- Official poster
- Directed by: Malarvizhi Natesan
- Produced by: Malarvizhi Natesan
- Starring: Ananth Nag; Kadhal Sukumar; Gautham;
- Cinematography: Kasi Vishwa
- Edited by: Nagaraj AK
- Music by: JV
- Production company: Alar Studios
- Release date: 20 December 2020;
- Country: India
- Language: Tamil

= Thiruvalar Panjangam =

Indian Tamil film by Malarvizhi Natesan

Thiruvalar Panjangam is a 2020 Indian Tamil-language comedy film directed by Malarvizhi Natesan and starring Ananth Nag, Kadhal Sukumar, and Gautham.

== Plot ==
The film is about a man who always listens to his guru until one day he uses astrology to help his friend who is tangled in a murder case. The film takes place over seven days.

==Cast ==
- Ananth Nag as Karthik
- Kadhal Sukumar as Karthik's friend
- Gautham
- Sudha
- Aadukalam Naren as Narendran
- Urvashi
- CM Bala

== Production ==
Newcomer Gautham plays the antagonist. The film has a similar premise to Dhanusu Raasi Neyargale (2019). The film was shot in Chennai.

== Soundtrack ==
Music by JV.
- "Matchae Matchae" - Saranya Rajagopal
- "Vaa Macha" - Chellamuthu

== Release and reception ==
The film was scheduled to release on 27 November.

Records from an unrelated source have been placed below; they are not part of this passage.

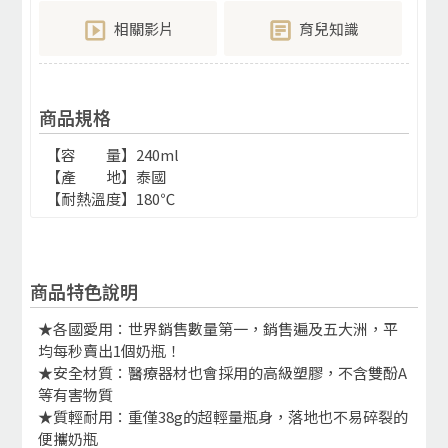
相關影片
育兒知識
商品規格
【容 量】240ml
【產 地】泰國
【耐熱溫度】180℃
商品特色說明
★各國愛用：世界銷售數量第一，銷售遍及五大洲，平
均每秒賣出1個奶瓶！
★安全材質：醫療器材也會採用的高級塑膠，不含雙酚A
等有害物質
★質輕耐用：重僅38g的超輕量瓶身，落地也不易碎裂的
便攜奶瓶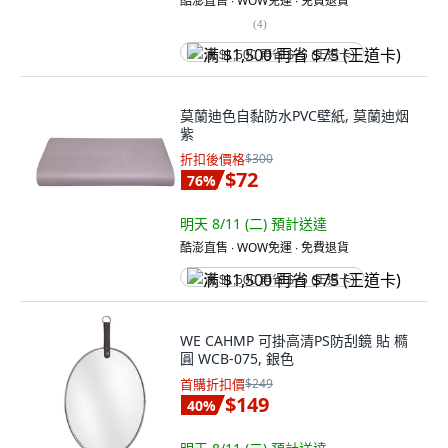
酷澎直售 ∙ WOW免運 ∙ 免費退貨
(
4
)
满 $1,500 再省 $75 (王道卡)
莫蘭迪色自黏防水PVC壁紙, 莫蘭迪烟
紫
折扣後價格
$300
$72
76
%
明天 8/11 (二)
預計送達
酷澎直售 ∙ WOW免運 ∙ 免費退貨
满 $1,500 再省 $75 (王道卡)
WE CAHMP 可掛高清PS防刮鏡 貼 橢
圓 WCB-075, 銀色
首購折扣價
$249
$149
40
%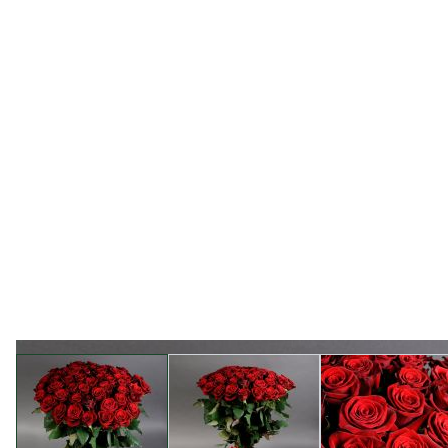
View larger image
View larger image
View l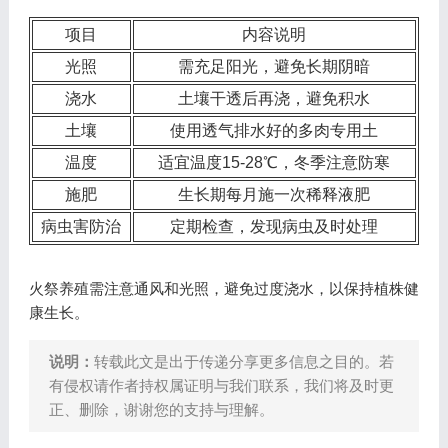
项目
内容说明
光照
需充足阳光，避免长期阴暗
浇水
土壤干透后再浇，避免积水
土壤
使用透气排水好的多肉专用土
温度
适宜温度15-28℃，冬季注意防寒
施肥
生长期每月施一次稀释液肥
病虫害防治
定期检查，发现病虫及时处理
火祭养殖需注意通风和光照，避免过度浇水，以保持植株健
康生长。
说明：
转载此文是出于传递分享更多信息之目的。若
有侵权请作者持权属证明与我们联系，我们将及时更
正、删除，谢谢您的支持与理解。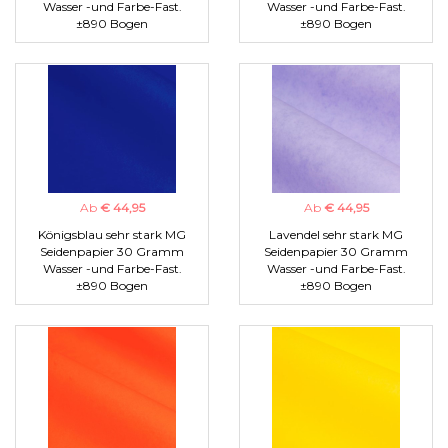
Wasser -und Farbe-Fast.
Wasser -und Farbe-Fast.
±890 Bogen
±890 Bogen
Ab
€ 44,95
Ab
€ 44,95
Königsblau sehr stark MG
Lavendel sehr stark MG
Seidenpapier 30 Gramm
Seidenpapier 30 Gramm
Wasser -und Farbe-Fast.
Wasser -und Farbe-Fast.
±890 Bogen
±890 Bogen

A critic from The Times of India gave the film a rating of one-and-a-half out of five stars and opined that "With an aimless screenplay, unnecessary songs, weak humour, ineffective twists and strictly okayish performances from the two lead characters, Thiruvalar Panchankam becomes a tedious affair". A critic from Maalaimalar called the film a "good attempt" and praised the storyline.